Decision mining was coined by [19], describing how to discover decision points in processes. [15] gives an overview of the state-of-the-art, e.g., [13] for the basic approach, [16] for detecting overlapping rules, and [14] for discovering the relationship between variables. These approaches have not considered time series data for decision mining yet. In general, for process mining [22] differentiates between top-down approaches where process mining is applied on process log data augmented with event data, and bottom-up approaches that apply process mining to event data in combination with complex event processing techniques. We can classify our previous work [6, 7, 23] into the top-down category. [6] focuses on how to merge time series data with event logs. The approach relies on manually adding features that seem relevant based on visualisations of the time series. By contrast, EDT-TS specifies textual decision rules instead of clustering instances or calculating the impact of a specific value on the end result. [23] uses time series data, in form of sensor data, to detect concept drifts during runtime, using Dynamic Time Warping and clustering. [7] uses time series data in form of sensor data to predict the process outcome, using manually added, global features as input for the proposed algorithms. Also other recent approaches consider “exogenous data” in combination with process mining. [4] propose an approach to slice time series data and adding the resulting values to specific events as data elements, as well as transformations of this data using global features which is done manually. Bottom-up approaches are proposed by, e.g., [10, 21]. The goal here is to discover or enhance process models based on sensor data.
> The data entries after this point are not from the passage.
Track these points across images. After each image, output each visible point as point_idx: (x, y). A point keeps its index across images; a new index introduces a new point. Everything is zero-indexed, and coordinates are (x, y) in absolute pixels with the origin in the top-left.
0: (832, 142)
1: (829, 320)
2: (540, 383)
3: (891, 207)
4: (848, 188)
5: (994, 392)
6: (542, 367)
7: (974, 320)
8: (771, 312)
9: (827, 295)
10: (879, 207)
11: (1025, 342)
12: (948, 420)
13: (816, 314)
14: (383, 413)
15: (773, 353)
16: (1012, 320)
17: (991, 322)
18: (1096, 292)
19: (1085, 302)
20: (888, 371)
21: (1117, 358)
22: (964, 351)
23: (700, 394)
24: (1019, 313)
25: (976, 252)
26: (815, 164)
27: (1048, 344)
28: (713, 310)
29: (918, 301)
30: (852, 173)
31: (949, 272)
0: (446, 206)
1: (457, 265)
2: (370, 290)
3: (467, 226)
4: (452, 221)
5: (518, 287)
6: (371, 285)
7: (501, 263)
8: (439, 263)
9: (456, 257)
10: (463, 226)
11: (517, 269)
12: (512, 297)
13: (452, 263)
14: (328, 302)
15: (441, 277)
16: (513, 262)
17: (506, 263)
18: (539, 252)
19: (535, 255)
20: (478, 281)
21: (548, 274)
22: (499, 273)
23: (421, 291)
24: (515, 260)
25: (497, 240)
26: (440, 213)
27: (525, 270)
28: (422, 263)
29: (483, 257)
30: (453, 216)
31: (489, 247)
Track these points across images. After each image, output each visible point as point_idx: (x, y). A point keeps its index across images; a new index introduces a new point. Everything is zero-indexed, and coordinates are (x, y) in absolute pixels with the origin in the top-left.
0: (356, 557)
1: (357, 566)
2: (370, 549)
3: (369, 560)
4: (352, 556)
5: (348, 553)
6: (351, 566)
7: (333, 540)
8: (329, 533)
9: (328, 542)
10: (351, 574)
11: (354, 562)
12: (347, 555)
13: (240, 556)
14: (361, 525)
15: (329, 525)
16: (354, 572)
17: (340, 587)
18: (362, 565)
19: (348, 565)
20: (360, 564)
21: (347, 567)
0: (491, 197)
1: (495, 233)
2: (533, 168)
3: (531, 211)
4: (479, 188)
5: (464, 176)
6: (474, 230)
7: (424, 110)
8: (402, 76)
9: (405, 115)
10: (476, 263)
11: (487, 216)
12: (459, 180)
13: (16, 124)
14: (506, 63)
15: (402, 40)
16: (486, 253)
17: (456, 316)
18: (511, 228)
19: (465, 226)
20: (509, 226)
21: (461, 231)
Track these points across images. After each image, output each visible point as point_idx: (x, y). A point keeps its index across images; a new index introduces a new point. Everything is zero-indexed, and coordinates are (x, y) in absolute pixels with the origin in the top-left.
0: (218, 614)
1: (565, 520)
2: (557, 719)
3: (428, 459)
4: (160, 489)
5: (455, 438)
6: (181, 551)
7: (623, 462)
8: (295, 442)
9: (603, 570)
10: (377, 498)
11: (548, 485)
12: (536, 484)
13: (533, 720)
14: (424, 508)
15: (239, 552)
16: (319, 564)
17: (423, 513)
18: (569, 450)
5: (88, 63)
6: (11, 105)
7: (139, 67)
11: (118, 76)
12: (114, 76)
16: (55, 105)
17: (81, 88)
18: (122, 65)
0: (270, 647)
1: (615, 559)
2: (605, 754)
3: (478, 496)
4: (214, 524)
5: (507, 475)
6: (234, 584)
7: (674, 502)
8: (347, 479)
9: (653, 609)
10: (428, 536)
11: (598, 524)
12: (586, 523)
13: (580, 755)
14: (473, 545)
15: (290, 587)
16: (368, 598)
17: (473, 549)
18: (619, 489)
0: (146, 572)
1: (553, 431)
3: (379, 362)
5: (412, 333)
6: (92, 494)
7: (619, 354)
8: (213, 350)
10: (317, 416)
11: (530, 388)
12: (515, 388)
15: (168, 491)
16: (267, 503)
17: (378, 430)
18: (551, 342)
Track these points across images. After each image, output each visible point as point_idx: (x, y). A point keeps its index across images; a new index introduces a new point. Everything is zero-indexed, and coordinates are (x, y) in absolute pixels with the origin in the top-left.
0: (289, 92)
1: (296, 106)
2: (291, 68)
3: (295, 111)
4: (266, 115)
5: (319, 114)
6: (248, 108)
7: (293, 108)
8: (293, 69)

Such approaches can be seen as complementary to EDT-TS.

7 Conclusion

EDT-TS is an approach to discover time series dependent decision rules. Common time series patterns as well as classification algorithms for time series data are analyzed. The analysis results in the definition of three time series dependent decision rule patterns: global feature-based decision rules, interval-based decision rules and pattern-based decision rules. EDT-TS includes three stages. Firstly, the dataset has to be preprocessed, potential time series data elements are found and added as candidate elements. The second phase, generates additional features from these candidate elements, including global features that summarize the entire time series, interval-based features that calculate features for subsequences of the time series and pattern-based features that include the distribution of values in a time series. Decision rules are then built using the generated features and a decision tree. Lastly, the rules are transformed to textual form. The evaluation on two datasets shows high accuracy (\(91\%\) and \(100\%\)) and high precision (between \(90\%\) and \(100\%\)) values. In future work, we want to address the limitations discussed in Sect. 5, with a special focus on including intermingled effects and multivariate time series as well as making the approach more robust against noise. In addition, runtime detection of decision rules including decision rules based on time series, with changing rules and exceptions, will be part of future work.